It would be the first time that lawmakers participate in a Mass at the temple since the summer of 2008.
“(Lawmakers) felt we should visit Jogye Temple for our ceremony,” the official said. “Representative Cho consulted with other members, such as Representative Cho Byung-gook and Representative Lee In-ki, and asked the Jogye Order about holding our meeting there. They gave us the green light.” Cho leads the group of Buddhist followers within the GNP.
In January this year, the Jogye Order sent a directive to its member temples banning government officials and GNP lawmakers from attending any Buddhist events. The action came after the GNP passed a budget bill in December slashing state aid for temple stay tourism programs from 18.5 billion won ($17 million) in 2010 to 12.2 billion won.
Government officials later explained that there was miscommunication in earmarking the budget and gave assurances that the funding would be reinstated to the former level. But that wasn’t enough to assuage suspicions of religious partiality after President Lee Myung-bak, a Presbyterian, took office in 2008. The Jogye Order also declared it would reject state funding until Lee’s term ends in February 2013.

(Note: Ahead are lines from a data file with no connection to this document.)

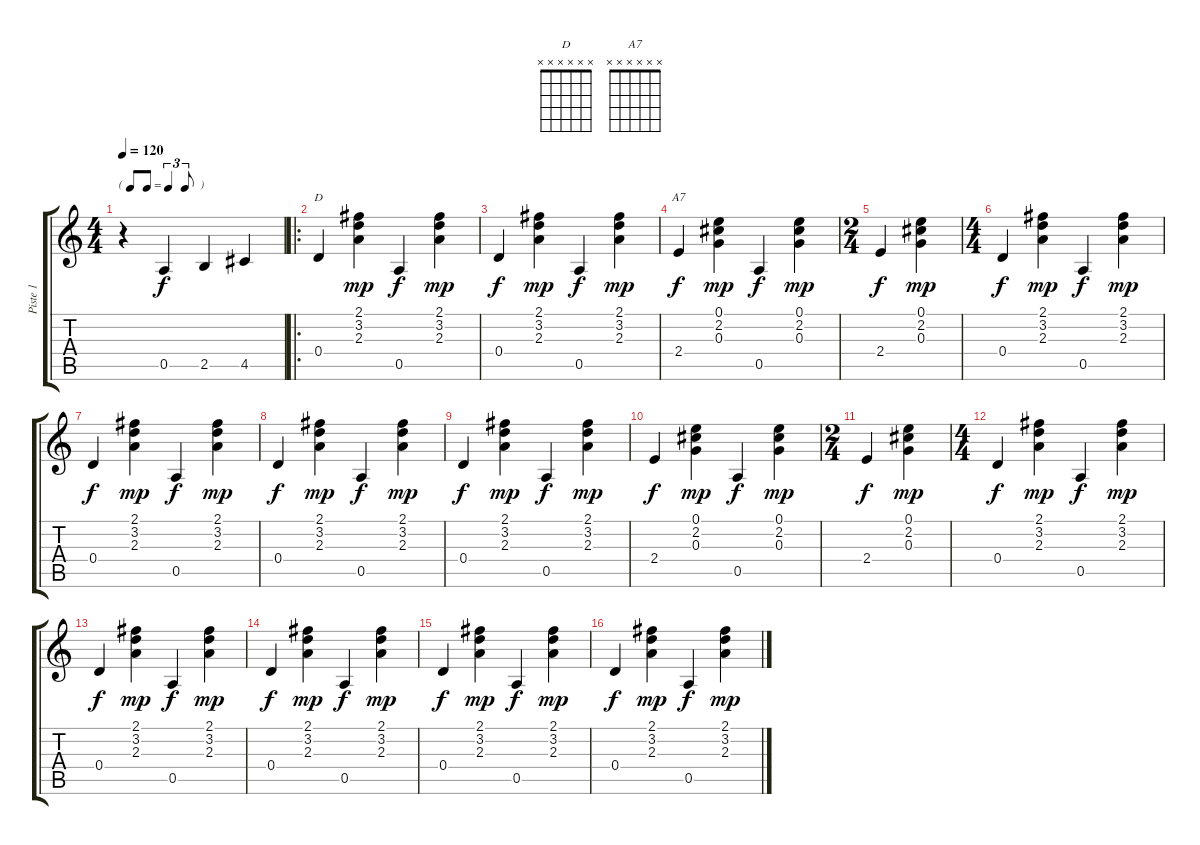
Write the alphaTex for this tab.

\track ("Piste 1" "Piste 1") {instrument acousticguitarnylon}
\staff {score tabs}
\tuning (E4 B3 G3 D3 A2 E2) {hide}
\chord ("D" x x x x x x)
\chord ("A7" x x x x x x)
\ts (4 4)
\tf triplet8th
\tempo 120
\clef g2
\ks c
r.4{dy f instrument acousticguitarnylon} 0.5.4 2.5.4 4.5.4 |
\ro
0.4.4{ch "D"} (2.1 3.2 2.3).4{dy mp} 0.5.4{dy f} (2.1 3.2 2.3).4{dy mp} |
0.4.4{dy f} (2.1 3.2 2.3).4{dy mp} 0.5.4{dy f} (2.1 3.2 2.3).4{dy mp} |
2.4.4{ch "A7" dy f} (0.1 2.2 0.3).4{dy mp} 0.5.4{dy f} (0.1 2.2 0.3).4{dy mp} |
\ts (2 4)
2.4.4{dy f} (0.1 2.2 0.3).4{dy mp} |
\ts (4 4)
0.4.4{dy f} (2.1 3.2 2.3).4{dy mp} 0.5.4{dy f} (2.1 3.2 2.3).4{dy mp} |
0.4.4{dy f} (2.1 3.2 2.3).4{dy mp} 0.5.4{dy f} (2.1 3.2 2.3).4{dy mp} |
0.4.4{dy f} (2.1 3.2 2.3).4{dy mp} 0.5.4{dy f} (2.1 3.2 2.3).4{dy mp} |
0.4.4{dy f} (2.1 3.2 2.3).4{dy mp} 0.5.4{dy f} (2.1 3.2 2.3).4{dy mp} |
2.4.4{dy f} (0.1 2.2 0.3).4{dy mp} 0.5.4{dy f} (0.1 2.2 0.3).4{dy mp} |
\ts (2 4)
2.4.4{dy f} (0.1 2.2 0.3).4{dy mp} |
\ts (4 4)
0.4.4{dy f} (2.1 3.2 2.3).4{dy mp} 0.5.4{dy f} (2.1 3.2 2.3).4{dy mp} |
0.4.4{dy f} (2.1 3.2 2.3).4{dy mp} 0.5.4{dy f} (2.1 3.2 2.3).4{dy mp} |
0.4.4{dy f} (2.1 3.2 2.3).4{dy mp} 0.5.4{dy f} (2.1 3.2 2.3).4{dy mp} |
0.4.4{dy f} (2.1 3.2 2.3).4{dy mp} 0.5.4{dy f} (2.1 3.2 2.3).4{dy mp} |
0.4.4{dy f} (2.1 3.2 2.3).4{dy mp} 0.5.4{dy f} (2.1 3.2 2.3).4{dy mp}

Officials said 20 to 30 GNP representatives will attend the ceremony and they will issue a resolution on cooperation and harmony before taking their 108 bows.
Officials at the Jogye Order said the ban hasn’t been entirely lifted, though recent signs point to a resolution between the two sides. On March 28, the Venerable Hyechong, head of Dharma Propagation at the sect, attended a service led by a group of Buddhists at the Blue House.

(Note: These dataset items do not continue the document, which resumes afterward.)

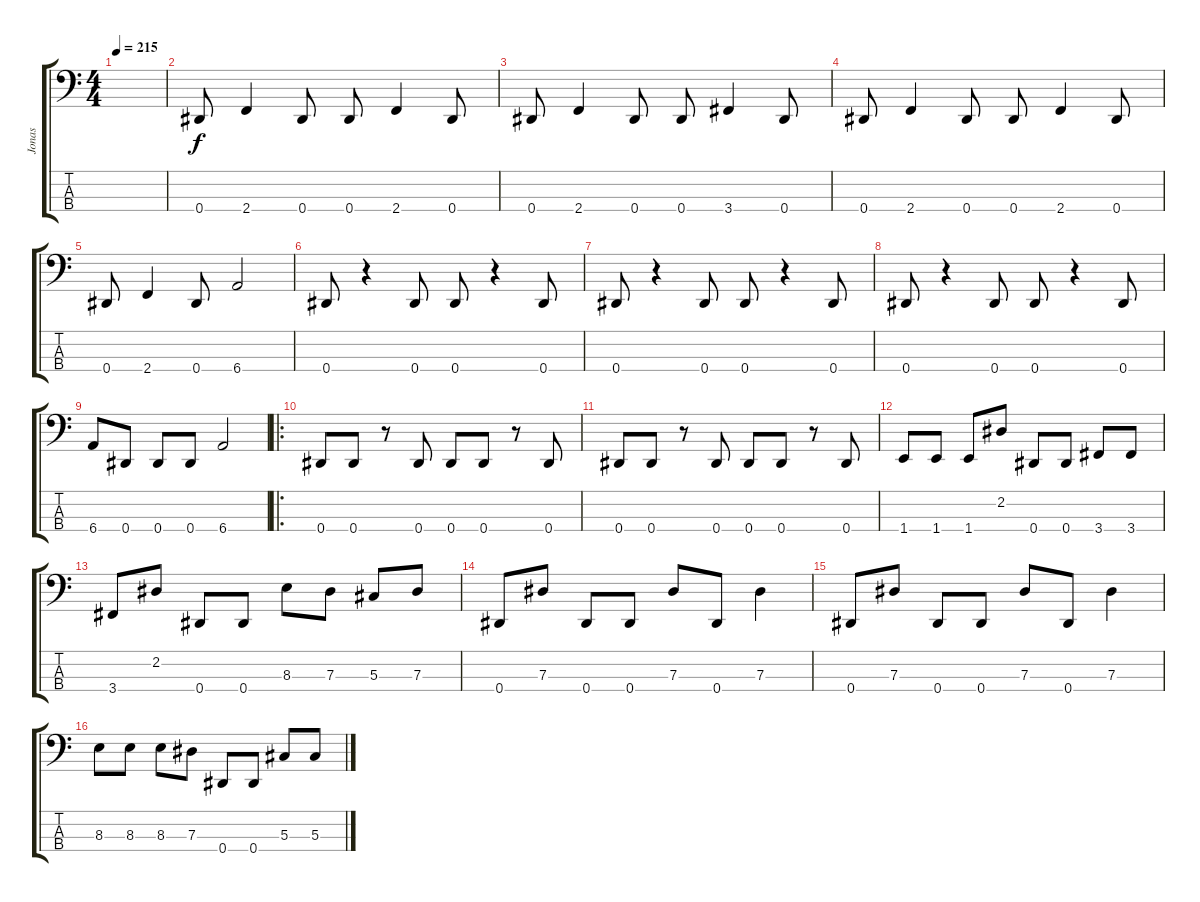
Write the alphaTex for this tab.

\track ("Jonas" "Jonas") {instrument electricbasspick}
\staff {score tabs}
\tuning (Gb2 Db2 Ab1 Eb1) {hide}
\ts (4 4)
\tempo 215
\clef f4
\ks c
|
0.4.8 2.4.4 0.4.8 0.4.8 2.4.4 0.4.8 |
0.4.8 2.4.4 0.4.8 0.4.8 3.4.4 0.4.8 |
0.4.8 2.4.4 0.4.8 0.4.8 2.4.4 0.4.8 |
0.4.8 2.4.4 0.4.8 6.4.2 |
0.4.8 r.4 0.4.8 0.4.8 r.4 0.4.8 |
0.4.8 r.4 0.4.8 0.4.8 r.4 0.4.8 |
0.4.8 r.4 0.4.8 0.4.8 r.4 0.4.8 |
6.4.8 0.4.8 0.4.8 0.4.8 6.4.2 |
\ro
0.4.8 0.4.8 r.8 0.4.8 0.4.8 0.4.8 r.8 0.4.8 |
0.4.8 0.4.8 r.8 0.4.8 0.4.8 0.4.8 r.8 0.4.8 |
1.4.8 1.4.8 1.4.8 2.2.8 0.4.8 0.4.8 3.4.8 3.4.8 |
3.4.8 2.2.8 0.4.8 0.4.8 8.3.8 7.3.8 5.3.8 7.3.8 |
0.4.8 7.3.8 0.4.8 0.4.8 7.3.8 0.4.8 7.3.4 |
0.4.8 7.3.8 0.4.8 0.4.8 7.3.8 0.4.8 7.3.4 |
8.3.8 8.3.8 8.3.8 7.3.8 0.4.8 0.4.8 5.3.8 5.3.8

Later last month, the order removed a sign at its headquarters that banned government and ruling party officials. Jogye also sent a directive to its members saying that government officials could visit temples for Buddha’s Birthday on May 10 as long as they made their trips in an individual capacity.
“We haven’t made the final call on (completely lifting the ban on politicians),” an official at the sect said. “We will reach the decision after studying the opinions of our monks and other Buddhists. What (politicians) do isn’t as important as their sincerity.”